# [What is expected]
Below is a block of records. Copy every line in it that contains the word "Phúc".

# [Provided data]
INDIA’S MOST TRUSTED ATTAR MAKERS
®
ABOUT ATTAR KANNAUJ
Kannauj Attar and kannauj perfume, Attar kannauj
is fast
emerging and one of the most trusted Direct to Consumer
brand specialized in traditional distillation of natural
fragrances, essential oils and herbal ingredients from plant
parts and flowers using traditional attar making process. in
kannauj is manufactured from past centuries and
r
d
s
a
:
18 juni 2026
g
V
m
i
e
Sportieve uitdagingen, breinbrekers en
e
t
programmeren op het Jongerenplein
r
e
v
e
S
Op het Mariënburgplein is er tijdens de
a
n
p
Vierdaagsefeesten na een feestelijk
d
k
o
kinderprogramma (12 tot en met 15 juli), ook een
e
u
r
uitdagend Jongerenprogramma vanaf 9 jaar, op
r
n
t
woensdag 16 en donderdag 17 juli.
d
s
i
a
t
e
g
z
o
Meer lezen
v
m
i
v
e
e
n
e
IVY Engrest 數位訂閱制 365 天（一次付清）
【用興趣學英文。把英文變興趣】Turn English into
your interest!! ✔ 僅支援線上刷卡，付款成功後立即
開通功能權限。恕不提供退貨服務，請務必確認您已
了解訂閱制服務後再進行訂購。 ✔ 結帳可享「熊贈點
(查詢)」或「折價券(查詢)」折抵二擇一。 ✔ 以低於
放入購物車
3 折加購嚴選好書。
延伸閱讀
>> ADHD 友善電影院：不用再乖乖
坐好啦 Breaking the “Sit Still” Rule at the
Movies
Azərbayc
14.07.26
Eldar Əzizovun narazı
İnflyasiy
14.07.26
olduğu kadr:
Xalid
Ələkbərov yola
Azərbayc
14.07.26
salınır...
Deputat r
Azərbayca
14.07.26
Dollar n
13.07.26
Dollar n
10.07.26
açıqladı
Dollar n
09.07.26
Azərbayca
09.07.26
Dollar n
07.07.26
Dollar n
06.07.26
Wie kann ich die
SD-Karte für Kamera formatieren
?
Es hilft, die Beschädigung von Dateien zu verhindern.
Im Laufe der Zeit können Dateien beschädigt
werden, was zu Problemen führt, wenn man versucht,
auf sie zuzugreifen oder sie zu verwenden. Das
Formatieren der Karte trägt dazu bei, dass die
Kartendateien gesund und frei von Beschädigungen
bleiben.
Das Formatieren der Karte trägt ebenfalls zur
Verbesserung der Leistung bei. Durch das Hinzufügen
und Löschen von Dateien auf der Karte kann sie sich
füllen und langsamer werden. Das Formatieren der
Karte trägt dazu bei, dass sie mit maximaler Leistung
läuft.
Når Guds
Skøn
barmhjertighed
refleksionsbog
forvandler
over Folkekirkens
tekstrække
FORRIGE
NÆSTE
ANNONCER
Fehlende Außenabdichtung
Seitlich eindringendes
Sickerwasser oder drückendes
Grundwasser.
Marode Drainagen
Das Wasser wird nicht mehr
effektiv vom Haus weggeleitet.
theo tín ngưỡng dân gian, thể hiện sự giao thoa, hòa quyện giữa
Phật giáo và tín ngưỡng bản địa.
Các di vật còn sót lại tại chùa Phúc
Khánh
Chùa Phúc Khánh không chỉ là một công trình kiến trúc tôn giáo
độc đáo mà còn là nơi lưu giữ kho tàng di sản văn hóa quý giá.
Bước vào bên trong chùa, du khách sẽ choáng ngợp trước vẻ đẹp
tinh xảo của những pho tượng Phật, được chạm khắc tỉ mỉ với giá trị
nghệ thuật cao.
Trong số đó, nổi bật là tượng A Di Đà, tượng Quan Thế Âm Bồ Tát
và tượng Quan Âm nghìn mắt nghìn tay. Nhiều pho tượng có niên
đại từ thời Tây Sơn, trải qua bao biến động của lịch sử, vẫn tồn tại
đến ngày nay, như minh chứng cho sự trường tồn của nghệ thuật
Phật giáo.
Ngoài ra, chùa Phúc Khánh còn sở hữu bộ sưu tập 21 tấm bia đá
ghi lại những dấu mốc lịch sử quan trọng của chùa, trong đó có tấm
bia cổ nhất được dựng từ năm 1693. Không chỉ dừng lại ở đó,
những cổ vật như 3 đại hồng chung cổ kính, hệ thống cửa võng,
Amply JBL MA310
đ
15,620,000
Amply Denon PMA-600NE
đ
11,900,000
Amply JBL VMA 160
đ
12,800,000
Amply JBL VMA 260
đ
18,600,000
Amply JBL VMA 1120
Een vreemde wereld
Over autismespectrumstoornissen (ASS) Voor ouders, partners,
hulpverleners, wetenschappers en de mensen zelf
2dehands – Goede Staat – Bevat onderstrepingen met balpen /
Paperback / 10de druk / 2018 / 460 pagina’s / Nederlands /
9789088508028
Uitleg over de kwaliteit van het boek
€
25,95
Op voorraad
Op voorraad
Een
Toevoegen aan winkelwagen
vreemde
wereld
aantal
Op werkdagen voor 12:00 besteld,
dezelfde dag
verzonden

# [Written solution]
Các di vật còn sót lại tại chùa Phúc
Chùa Phúc Khánh không chỉ là một công trình kiến trúc tôn giáo
Ngoài ra, chùa Phúc Khánh còn sở hữu bộ sưu tập 21 tấm bia đá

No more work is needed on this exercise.